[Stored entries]
--- START ---
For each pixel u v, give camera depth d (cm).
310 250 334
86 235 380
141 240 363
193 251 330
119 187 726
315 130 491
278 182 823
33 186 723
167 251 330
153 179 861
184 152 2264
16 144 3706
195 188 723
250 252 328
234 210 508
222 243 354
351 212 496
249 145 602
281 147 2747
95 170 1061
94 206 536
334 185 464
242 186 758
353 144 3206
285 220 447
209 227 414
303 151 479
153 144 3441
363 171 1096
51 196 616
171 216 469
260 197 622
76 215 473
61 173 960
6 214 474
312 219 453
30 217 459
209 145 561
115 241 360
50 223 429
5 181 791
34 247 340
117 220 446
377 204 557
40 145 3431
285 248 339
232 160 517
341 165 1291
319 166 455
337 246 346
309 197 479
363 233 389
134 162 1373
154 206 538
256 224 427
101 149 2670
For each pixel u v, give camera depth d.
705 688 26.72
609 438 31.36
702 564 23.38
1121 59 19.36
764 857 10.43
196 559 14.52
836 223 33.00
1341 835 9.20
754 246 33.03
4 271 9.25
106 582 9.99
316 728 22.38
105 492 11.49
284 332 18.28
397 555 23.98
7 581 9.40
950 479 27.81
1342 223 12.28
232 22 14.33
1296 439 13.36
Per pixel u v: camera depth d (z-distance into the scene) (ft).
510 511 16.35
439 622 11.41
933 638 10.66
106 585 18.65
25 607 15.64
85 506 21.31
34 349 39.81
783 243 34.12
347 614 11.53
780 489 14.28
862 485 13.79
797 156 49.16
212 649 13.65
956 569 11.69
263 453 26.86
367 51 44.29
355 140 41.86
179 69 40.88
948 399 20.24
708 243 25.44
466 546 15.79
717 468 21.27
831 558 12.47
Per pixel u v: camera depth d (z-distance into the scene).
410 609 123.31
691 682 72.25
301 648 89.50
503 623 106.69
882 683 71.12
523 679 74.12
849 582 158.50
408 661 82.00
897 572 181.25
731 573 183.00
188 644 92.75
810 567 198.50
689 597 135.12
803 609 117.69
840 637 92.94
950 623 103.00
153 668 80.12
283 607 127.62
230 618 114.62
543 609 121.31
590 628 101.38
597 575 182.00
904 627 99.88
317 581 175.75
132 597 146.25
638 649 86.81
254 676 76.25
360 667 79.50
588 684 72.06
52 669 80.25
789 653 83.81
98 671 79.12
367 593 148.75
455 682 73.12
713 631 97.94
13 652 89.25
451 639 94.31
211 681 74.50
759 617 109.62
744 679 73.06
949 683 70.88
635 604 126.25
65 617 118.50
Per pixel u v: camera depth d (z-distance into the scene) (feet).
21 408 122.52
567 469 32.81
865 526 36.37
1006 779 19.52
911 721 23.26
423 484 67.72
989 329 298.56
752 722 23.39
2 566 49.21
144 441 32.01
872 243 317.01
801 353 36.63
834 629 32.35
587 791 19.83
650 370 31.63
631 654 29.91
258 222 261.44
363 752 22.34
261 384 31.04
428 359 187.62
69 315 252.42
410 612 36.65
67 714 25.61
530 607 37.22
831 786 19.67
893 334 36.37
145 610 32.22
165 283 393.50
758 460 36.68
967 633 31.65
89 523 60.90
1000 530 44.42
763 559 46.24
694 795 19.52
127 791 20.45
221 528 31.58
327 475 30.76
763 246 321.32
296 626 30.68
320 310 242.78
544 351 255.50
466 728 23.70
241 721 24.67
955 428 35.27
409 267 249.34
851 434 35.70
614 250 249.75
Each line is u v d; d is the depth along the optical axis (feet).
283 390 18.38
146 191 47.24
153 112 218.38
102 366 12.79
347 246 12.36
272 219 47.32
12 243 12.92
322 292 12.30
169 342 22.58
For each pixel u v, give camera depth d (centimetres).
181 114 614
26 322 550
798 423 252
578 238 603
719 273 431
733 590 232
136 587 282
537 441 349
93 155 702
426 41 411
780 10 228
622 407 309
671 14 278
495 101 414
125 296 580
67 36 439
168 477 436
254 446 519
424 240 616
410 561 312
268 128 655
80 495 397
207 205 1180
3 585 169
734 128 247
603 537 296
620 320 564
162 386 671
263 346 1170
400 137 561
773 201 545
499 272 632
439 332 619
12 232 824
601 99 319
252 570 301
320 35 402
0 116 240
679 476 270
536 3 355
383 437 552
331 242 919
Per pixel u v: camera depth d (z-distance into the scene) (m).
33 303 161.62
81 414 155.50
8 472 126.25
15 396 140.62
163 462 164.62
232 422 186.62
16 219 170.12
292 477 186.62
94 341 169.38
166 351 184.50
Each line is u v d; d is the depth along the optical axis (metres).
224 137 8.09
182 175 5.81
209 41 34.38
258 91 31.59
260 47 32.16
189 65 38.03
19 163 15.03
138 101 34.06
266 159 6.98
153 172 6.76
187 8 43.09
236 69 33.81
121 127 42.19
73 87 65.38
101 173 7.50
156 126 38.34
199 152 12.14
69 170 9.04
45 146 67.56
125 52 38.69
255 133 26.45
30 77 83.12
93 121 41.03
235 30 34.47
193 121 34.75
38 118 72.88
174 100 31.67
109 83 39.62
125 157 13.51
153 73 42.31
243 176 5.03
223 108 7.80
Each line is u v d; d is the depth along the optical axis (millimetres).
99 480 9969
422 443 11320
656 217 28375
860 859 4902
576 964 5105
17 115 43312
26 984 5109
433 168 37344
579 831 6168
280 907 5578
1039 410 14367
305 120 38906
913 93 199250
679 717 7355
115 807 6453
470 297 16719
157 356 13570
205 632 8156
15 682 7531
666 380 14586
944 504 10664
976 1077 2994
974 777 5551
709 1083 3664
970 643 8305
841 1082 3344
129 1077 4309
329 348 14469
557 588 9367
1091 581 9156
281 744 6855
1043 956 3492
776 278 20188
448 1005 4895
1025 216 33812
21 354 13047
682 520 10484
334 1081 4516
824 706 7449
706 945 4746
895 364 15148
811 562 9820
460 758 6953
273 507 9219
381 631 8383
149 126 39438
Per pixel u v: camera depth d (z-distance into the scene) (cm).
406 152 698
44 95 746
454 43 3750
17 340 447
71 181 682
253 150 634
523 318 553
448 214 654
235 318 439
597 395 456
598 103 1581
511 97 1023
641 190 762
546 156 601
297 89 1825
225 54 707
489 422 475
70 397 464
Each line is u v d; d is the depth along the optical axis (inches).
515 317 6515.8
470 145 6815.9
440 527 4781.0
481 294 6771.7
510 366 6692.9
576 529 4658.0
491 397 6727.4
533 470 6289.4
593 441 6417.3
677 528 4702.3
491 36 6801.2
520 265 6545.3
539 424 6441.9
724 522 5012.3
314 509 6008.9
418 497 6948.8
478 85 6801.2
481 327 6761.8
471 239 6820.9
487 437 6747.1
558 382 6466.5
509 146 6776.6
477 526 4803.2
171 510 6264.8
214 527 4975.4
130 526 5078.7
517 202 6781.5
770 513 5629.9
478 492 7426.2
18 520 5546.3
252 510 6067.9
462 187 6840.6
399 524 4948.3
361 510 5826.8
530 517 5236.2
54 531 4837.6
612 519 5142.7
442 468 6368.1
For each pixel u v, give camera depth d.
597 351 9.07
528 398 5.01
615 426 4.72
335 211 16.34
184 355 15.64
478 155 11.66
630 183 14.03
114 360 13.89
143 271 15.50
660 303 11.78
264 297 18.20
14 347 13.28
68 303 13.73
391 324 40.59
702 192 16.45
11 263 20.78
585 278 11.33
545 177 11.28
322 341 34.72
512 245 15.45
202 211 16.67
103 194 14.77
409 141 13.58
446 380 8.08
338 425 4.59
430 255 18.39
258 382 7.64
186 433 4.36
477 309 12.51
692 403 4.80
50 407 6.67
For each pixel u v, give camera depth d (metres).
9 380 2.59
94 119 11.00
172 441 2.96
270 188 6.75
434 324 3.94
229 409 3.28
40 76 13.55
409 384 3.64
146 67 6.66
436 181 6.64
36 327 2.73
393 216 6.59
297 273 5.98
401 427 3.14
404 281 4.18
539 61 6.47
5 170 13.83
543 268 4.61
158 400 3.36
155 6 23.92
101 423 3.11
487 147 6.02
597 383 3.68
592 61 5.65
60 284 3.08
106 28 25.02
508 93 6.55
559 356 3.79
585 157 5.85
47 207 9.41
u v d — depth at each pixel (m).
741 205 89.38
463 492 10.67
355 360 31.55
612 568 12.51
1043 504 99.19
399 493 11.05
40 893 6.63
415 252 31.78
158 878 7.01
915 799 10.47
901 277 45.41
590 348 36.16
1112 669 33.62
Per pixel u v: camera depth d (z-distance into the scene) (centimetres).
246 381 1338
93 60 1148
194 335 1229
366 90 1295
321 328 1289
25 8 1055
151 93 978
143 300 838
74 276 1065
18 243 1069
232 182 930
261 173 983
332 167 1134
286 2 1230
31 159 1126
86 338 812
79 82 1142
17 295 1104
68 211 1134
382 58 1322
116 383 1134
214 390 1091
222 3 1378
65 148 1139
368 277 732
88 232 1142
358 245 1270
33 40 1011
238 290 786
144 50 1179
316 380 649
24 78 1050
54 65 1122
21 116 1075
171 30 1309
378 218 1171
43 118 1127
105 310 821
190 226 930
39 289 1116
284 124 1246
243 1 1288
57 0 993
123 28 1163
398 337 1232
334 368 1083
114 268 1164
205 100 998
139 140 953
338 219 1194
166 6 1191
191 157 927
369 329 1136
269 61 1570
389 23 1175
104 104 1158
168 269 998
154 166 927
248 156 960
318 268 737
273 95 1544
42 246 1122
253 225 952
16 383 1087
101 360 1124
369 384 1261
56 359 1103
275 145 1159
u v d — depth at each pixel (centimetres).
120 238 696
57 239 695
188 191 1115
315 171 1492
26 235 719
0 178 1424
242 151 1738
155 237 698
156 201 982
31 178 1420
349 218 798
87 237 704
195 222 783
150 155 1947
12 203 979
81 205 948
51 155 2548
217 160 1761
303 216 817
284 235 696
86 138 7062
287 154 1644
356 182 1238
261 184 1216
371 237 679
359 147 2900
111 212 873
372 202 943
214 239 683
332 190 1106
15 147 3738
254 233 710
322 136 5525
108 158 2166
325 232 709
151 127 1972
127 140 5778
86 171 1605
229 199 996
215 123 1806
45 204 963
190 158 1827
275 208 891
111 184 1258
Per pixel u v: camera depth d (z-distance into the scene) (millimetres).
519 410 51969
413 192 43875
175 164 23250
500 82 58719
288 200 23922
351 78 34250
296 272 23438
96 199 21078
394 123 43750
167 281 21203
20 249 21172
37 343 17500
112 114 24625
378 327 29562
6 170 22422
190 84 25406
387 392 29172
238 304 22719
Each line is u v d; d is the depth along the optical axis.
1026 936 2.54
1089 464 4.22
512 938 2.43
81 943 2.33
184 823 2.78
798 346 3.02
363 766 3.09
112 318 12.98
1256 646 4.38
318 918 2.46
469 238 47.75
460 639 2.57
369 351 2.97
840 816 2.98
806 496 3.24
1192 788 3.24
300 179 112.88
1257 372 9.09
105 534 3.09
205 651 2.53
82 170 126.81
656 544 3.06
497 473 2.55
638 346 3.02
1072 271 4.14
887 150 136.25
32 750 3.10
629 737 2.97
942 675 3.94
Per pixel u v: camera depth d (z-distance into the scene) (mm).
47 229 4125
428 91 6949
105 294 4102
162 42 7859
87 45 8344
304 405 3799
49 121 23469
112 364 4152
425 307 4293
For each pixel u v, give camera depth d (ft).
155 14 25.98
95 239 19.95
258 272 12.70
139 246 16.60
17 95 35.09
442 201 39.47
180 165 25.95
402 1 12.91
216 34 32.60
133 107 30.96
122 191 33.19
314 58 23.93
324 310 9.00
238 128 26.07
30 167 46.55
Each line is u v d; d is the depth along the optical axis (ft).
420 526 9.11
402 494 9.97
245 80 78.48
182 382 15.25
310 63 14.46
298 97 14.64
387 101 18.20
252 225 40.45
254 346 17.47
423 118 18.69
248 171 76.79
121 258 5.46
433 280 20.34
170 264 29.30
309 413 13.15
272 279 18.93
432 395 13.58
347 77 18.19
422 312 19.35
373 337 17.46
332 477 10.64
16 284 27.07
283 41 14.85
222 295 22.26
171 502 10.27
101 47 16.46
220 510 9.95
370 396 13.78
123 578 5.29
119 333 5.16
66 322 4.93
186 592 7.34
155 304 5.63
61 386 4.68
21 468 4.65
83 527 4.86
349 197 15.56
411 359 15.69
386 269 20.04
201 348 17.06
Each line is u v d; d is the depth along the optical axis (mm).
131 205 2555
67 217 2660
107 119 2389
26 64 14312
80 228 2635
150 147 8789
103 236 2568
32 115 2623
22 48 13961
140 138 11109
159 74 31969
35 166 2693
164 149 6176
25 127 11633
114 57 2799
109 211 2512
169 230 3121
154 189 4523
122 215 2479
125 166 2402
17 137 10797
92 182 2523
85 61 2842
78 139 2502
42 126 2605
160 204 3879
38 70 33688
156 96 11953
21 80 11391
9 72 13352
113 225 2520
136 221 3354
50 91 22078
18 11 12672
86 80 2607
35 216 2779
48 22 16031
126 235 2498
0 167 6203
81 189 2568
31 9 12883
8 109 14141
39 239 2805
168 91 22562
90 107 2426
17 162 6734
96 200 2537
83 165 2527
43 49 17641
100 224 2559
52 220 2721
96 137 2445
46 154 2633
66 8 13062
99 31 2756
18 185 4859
--- END ---
| Your goal |
Give the exact lines, and only those, from the line containing "1089 464 4.22" through the line containing "140 138 11109" in the entries above.

| Completed task |
1089 464 4.22
512 938 2.43
81 943 2.33
184 823 2.78
798 346 3.02
363 766 3.09
112 318 12.98
1256 646 4.38
318 918 2.46
469 238 47.75
460 639 2.57
369 351 2.97
840 816 2.98
806 496 3.24
1192 788 3.24
300 179 112.88
1257 372 9.09
105 534 3.09
205 651 2.53
82 170 126.81
656 544 3.06
497 473 2.55
638 346 3.02
1072 271 4.14
887 150 136.25
32 750 3.10
629 737 2.97
942 675 3.94
Per pixel u v: camera depth d (z-distance into the scene) (mm).
47 229 4125
428 91 6949
105 294 4102
162 42 7859
87 45 8344
304 405 3799
49 121 23469
112 364 4152
425 307 4293
For each pixel u v, give camera depth d (ft).
155 14 25.98
95 239 19.95
258 272 12.70
139 246 16.60
17 95 35.09
442 201 39.47
180 165 25.95
402 1 12.91
216 34 32.60
133 107 30.96
122 191 33.19
314 58 23.93
324 310 9.00
238 128 26.07
30 167 46.55
Each line is u v d; d is the depth along the optical axis (ft).
420 526 9.11
402 494 9.97
245 80 78.48
182 382 15.25
310 63 14.46
298 97 14.64
387 101 18.20
252 225 40.45
254 346 17.47
423 118 18.69
248 171 76.79
121 258 5.46
433 280 20.34
170 264 29.30
309 413 13.15
272 279 18.93
432 395 13.58
347 77 18.19
422 312 19.35
373 337 17.46
332 477 10.64
16 284 27.07
283 41 14.85
222 295 22.26
171 502 10.27
101 47 16.46
220 510 9.95
370 396 13.78
123 578 5.29
119 333 5.16
66 322 4.93
186 592 7.34
155 304 5.63
61 386 4.68
21 468 4.65
83 527 4.86
349 197 15.56
411 359 15.69
386 269 20.04
201 348 17.06
Each line is u v d; d is the depth along the optical axis (mm).
131 205 2555
67 217 2660
107 119 2389
26 64 14312
80 228 2635
150 147 8789
103 236 2568
32 115 2623
22 48 13961
140 138 11109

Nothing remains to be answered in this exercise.